27 Dec 18 - 02:50 PM (#3968495)
Subject: RE: Lyr Req: Gloomy Winter's Now Awa'
From: GUEST,Terray

I like Billy Ross' take on it-
Gloomy Winter


28 Dec 18 - 06:53 PM (#3968590)
Subject: RE: Lyr Req: Gloomy Winter's Now Awa'
From: leeneia

I like it too. Thanks.


30 Dec 18 - 09:54 AM (#3968870)
Subject: RE: Lyr Req: Gloomy Winter's Now Awa'
From: leeneia

I esp. like to play the video while reading the words posted above. Otherwide I'd have no idea what he was singing about. Here's where Windows' tiling feature comes in handy.

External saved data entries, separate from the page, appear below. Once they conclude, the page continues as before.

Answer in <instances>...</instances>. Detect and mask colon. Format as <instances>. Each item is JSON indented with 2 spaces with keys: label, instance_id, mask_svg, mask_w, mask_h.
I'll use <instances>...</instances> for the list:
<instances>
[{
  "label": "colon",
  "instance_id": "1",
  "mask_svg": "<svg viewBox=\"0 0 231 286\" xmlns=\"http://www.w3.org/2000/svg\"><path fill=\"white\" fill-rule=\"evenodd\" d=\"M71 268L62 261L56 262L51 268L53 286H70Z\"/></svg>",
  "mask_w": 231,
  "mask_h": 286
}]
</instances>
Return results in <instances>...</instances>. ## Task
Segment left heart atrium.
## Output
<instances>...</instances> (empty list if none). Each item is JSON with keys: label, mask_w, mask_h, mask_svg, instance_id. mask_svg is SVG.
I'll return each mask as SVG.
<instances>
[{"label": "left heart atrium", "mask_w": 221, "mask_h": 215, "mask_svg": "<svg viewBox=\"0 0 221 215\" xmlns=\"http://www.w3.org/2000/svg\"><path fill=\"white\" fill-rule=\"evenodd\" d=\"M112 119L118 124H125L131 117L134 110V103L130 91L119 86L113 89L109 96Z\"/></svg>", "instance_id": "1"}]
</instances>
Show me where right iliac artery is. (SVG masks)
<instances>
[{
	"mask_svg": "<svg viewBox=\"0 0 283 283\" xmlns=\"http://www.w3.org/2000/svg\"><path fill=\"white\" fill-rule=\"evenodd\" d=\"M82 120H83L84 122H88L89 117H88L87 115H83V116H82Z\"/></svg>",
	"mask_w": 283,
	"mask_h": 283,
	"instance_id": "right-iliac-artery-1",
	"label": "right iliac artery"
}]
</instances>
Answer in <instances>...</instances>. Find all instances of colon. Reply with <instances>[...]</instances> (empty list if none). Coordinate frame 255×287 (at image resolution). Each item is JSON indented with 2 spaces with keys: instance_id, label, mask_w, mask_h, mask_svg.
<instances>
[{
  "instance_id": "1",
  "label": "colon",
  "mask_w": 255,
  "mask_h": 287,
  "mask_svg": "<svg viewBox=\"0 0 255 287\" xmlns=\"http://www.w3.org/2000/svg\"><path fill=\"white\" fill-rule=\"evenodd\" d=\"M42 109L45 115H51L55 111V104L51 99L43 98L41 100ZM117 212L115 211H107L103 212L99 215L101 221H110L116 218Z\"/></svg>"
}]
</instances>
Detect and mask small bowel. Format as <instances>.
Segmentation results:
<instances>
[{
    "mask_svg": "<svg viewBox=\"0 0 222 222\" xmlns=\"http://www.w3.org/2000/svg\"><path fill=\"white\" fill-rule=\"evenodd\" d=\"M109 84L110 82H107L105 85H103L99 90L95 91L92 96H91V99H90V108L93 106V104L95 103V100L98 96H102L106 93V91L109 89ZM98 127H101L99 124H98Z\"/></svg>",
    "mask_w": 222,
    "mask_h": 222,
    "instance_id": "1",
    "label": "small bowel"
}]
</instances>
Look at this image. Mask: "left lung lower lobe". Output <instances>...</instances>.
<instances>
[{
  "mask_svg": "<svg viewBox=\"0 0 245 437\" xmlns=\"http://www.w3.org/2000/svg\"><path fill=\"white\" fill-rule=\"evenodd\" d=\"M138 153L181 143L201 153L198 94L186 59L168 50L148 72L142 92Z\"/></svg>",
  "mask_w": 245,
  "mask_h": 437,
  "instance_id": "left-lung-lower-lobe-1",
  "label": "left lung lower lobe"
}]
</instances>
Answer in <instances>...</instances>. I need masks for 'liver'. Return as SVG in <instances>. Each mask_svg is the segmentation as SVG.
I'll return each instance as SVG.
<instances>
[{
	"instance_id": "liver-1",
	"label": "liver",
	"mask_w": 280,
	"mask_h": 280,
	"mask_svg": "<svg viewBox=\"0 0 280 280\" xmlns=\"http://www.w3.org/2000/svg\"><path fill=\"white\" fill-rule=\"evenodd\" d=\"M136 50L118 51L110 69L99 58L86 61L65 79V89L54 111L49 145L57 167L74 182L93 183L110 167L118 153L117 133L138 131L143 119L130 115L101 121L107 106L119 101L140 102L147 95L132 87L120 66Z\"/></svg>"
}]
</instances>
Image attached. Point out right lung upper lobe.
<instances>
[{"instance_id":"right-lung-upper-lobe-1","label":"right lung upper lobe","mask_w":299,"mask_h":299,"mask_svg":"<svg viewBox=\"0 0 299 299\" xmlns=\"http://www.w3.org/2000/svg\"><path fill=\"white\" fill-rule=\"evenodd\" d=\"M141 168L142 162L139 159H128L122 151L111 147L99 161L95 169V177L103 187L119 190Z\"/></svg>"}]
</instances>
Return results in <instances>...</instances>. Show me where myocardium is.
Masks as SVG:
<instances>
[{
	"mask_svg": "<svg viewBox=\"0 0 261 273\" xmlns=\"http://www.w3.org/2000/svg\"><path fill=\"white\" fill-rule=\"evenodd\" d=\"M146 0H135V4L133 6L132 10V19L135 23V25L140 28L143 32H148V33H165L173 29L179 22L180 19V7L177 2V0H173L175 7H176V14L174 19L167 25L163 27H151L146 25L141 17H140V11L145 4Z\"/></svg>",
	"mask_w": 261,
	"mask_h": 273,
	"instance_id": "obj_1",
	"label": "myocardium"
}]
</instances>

If you don't speak Scots, try it.


23 Dec 20 - 07:49 PM (#4084774)
Subject: RE: Lyr Req: Gloomy Winter's Now Awa'
From: GUEST

Sorry to reanimate an old thread, but I was doing a search to see if anyone had tabbed Billy Ross's version of Gloomy Winter (mentioned above) and I guess this was the only reference to it I found. Anyway, in case any guitar playing fans of Billy's arrangement would be interested in playing it, I just tabbed it today. As ever there are a few places where the vocal masked the guitar making it hard to hear exact notes, but it was easy enough to guess them. I tabbed it in DADGAD in 2/4, it's played with a capo on the 2nd fret. Here's a link to the pdf file of the tab. Hope it's OK to post it.


24 Dec 20 - 10:43 AM (#4084839)
Subject: RE: Lyr Req: Gloomy Winter's Now Awa'
From: leeneia

Thanks, Guest. That was nice of you.

When I first encountered this work, I went to YouTube and listened to various performances. IMHO, people play it too slowly and sadly. Even though it's minor, it's not a dirge.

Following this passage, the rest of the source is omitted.